> _WHAT TO WORK ON_
Answer from the passage on Englishkaran:
(a) In what year was the film released?
(b) What tagline accompanies the film?
(c) How was the film received when it opened?

START STUDY TEXT

Englishkaran () is a 2005 Tamil-language comedy film. It stars Sathyaraj and Namitha, while Vadivelu, Madhumitha Siva Balaji, and Santhanam play supporting roles. "Englishkaran" with the tagline "Tamizh Vazhga" is a film from the hit combo from Sathyaraj and Shakthi Chidambaram whose earlier ventures "Ennamma Kannu" and "Maha Nadigan" were hits. Englishkaran also has humour, glamour, many puns and is based on a strong theme paced with whimsy humour. The film opened to positive reviews.

END STUDY TEXT
START DATA EXTRACT

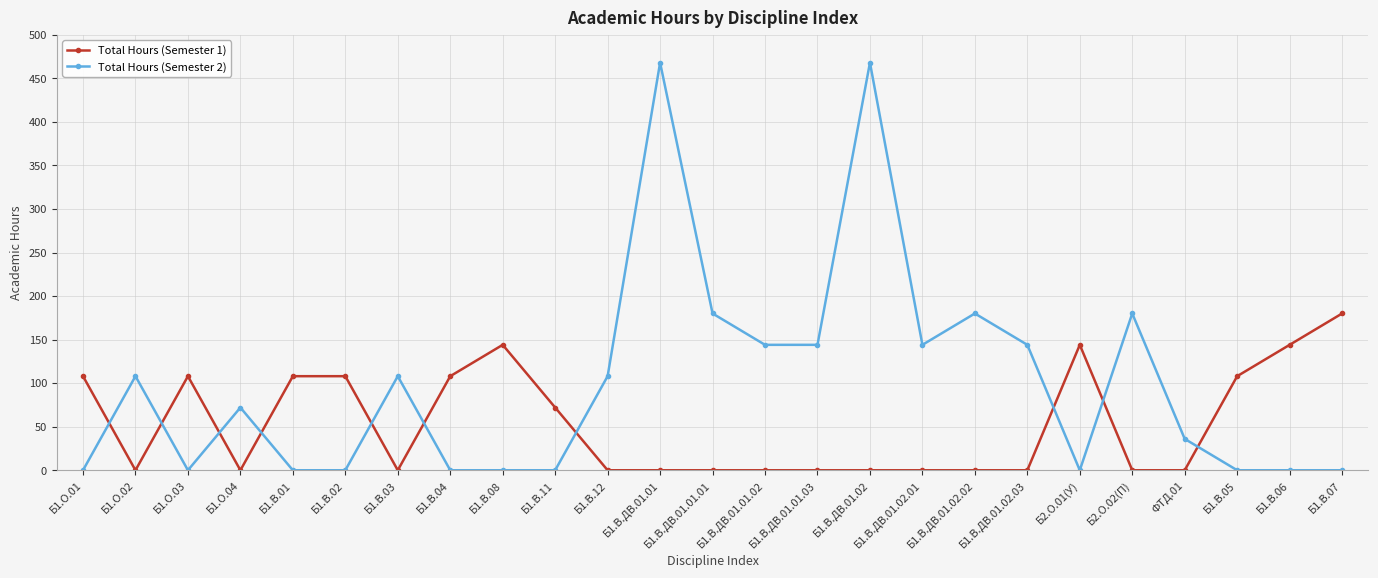

What is the total value across all series at Б1.В.ДВ.01.01?

468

END DATA EXTRACT

> _SOLUTION_
(a) 2005
(b) "Tamizh Vazhga"
(c) It opened to positive reviews.